Write out every line below that contains "assign".

Listed records START

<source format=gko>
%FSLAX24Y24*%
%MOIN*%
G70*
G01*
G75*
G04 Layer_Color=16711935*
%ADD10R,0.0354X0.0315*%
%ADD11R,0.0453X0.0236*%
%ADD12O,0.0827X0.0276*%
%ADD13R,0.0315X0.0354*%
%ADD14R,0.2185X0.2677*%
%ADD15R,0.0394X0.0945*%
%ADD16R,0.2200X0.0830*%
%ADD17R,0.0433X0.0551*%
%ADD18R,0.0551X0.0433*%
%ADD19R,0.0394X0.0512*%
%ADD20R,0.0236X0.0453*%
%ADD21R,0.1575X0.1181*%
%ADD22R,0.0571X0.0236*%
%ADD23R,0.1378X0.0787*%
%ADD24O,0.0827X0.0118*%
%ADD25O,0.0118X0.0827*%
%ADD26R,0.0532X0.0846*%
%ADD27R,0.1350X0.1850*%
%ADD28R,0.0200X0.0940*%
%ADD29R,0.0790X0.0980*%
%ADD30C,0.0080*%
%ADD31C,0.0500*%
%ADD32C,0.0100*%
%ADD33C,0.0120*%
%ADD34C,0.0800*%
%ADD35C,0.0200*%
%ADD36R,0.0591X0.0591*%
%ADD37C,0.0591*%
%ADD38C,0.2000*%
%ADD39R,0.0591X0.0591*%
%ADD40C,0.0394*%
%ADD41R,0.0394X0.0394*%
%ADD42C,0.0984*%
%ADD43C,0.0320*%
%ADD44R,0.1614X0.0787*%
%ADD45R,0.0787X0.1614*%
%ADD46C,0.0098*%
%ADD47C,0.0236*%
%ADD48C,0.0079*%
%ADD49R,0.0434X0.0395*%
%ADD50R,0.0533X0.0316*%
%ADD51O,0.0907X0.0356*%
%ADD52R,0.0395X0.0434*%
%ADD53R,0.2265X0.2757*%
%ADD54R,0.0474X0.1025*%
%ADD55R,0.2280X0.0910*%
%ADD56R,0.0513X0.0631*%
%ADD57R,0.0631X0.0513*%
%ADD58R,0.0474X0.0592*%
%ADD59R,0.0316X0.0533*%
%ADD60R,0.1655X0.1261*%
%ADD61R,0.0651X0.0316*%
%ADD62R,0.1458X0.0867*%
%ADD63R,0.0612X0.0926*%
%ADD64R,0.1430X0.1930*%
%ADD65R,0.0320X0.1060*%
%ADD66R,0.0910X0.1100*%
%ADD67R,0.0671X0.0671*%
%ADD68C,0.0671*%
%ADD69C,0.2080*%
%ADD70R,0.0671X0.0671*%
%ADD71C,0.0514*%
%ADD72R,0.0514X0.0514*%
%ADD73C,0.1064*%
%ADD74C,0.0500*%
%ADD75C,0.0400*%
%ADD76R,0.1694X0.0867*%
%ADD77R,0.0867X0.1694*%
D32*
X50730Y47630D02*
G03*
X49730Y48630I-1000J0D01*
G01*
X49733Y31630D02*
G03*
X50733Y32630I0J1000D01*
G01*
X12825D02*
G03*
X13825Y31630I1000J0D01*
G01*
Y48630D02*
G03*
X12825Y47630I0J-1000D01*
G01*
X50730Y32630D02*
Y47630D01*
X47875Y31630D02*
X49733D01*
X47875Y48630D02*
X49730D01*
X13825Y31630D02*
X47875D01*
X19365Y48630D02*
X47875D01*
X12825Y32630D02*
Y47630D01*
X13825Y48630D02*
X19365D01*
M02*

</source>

Listed records END
Listed records START

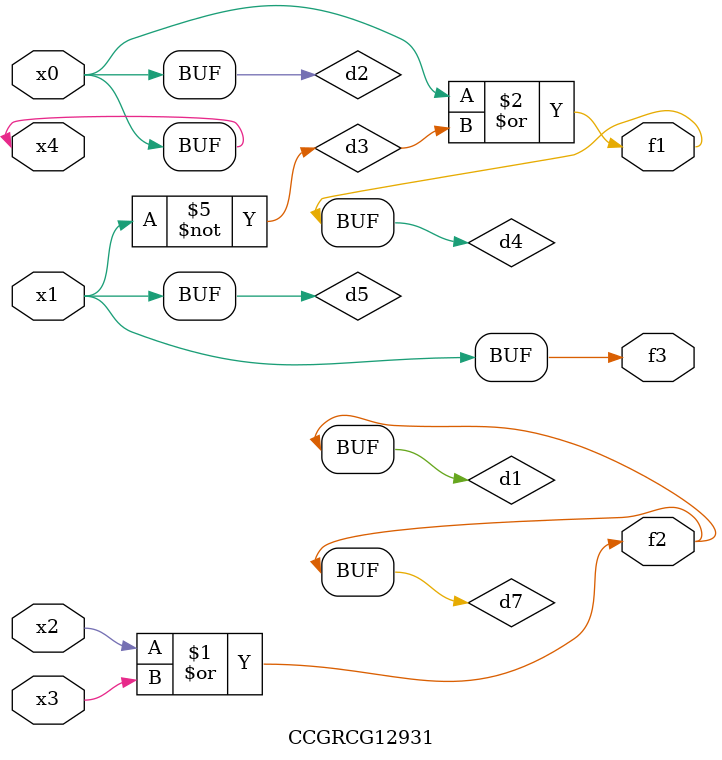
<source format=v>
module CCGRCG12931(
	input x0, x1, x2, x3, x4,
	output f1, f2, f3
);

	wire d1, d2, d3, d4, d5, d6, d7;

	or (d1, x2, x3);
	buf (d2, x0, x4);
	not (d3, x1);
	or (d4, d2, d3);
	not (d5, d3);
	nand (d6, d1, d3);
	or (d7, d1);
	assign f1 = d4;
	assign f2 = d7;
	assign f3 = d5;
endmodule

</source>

Listed records END
Listed records START

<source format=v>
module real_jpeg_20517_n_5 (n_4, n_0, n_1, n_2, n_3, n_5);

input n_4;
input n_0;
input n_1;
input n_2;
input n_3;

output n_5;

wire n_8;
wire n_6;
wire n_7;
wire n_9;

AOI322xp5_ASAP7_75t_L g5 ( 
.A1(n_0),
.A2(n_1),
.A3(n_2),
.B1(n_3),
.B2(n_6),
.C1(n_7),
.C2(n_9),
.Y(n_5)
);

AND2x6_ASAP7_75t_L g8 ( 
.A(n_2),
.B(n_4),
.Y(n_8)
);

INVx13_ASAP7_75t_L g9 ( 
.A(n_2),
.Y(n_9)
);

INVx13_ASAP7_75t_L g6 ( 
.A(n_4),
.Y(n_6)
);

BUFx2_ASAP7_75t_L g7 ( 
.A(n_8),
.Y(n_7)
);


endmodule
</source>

Listed records END

Task result.
	assign f1 = d4;
	assign f2 = d7;
	assign f3 = d5;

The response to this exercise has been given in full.